Other Play Store apps ThreatFabric highlighted include Tinder, Reddit, WhatsApp, Skype, Grindr, Gmail, Pinterest and the official Google Play apps for Movies, Music and Books content. Security experts at the Netherlands-based firm first discovered the malware in May. The malware is not entirely new, with most of the malicious code derived from the Xerxes banking malware, which is a variant of LokiBot.
In a blog post online about the threat, ThreatFabric said the source code for Xerxes was made public last year which usually causes a domino effect in the release of other malware variants. BlackRock, one of these variants, acts on one hand as a banking trojan that attacks financial as well as cryptocurrency apps.
It has been known to target apps of banks that operate in Europe, as well as in Australia, the US and Canada. The malware utilises a number of features that allow it to remain under the radar and successfully harvest personal information from an Android device. It is capable of stealing SMS messages, trawling through the files stored on your Android phone, as well as acting as a keylogger to capture sensitive information – like passwords, email data, and sensitive banking login credentials.

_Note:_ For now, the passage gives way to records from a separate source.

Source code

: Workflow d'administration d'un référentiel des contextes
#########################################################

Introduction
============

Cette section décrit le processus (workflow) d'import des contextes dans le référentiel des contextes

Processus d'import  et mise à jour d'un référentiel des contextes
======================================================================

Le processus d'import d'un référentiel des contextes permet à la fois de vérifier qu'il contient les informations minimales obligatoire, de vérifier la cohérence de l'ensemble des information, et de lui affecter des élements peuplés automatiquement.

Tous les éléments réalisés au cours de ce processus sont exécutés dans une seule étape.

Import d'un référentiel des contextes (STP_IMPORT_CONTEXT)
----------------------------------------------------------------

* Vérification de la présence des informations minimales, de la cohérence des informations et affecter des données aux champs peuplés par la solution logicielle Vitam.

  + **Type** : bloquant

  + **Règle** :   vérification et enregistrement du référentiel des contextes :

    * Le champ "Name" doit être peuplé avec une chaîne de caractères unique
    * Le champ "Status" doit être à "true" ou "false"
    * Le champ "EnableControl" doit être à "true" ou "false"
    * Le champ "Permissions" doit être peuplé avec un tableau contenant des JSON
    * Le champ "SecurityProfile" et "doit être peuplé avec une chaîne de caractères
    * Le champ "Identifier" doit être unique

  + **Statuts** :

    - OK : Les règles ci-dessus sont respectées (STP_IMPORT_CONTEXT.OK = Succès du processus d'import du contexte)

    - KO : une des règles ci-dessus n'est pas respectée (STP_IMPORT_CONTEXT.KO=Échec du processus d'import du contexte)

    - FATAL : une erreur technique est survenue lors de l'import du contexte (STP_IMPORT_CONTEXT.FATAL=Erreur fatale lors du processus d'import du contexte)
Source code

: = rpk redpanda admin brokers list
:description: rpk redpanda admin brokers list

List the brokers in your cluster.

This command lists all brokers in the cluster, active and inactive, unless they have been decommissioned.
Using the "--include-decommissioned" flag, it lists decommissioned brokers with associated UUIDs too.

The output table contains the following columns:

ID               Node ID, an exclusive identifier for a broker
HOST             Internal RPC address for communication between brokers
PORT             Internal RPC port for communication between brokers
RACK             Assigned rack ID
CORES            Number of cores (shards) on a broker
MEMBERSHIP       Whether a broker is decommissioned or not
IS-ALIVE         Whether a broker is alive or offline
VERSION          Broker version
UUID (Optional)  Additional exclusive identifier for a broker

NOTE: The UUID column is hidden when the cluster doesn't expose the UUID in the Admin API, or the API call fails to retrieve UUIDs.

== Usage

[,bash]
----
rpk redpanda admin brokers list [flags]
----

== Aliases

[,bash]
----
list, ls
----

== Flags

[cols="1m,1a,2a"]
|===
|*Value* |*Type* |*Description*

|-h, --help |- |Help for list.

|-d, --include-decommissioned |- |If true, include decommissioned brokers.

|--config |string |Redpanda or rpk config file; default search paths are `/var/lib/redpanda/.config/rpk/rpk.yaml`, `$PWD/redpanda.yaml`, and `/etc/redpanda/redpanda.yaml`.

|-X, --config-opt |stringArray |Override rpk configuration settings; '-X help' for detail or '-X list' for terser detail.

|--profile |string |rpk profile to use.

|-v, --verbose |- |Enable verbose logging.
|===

But what separates BlackRock from other banking trojans is the huge number of non-financial Android apps it attacks. ThreatFabric said: “Interestingly, of the 337 unique applications in BlackRock’s target lists, many applications haven’t been observed to be targeted by banking malware before. Those ‘new’ targets are mostly not related to financial institutions and are overlayed in order to steal credit card details.
“Most of the non-financial apps are Social, Communication, Lifestyle and Dating apps. Most of the trending social and dating apps are included, the actors’ choice might have been driven by the pandemic situation, pushing people to socialised more online.
“It also seems that actors have made a particular effort on including dating apps, which wasn’t something common in targets list so far.”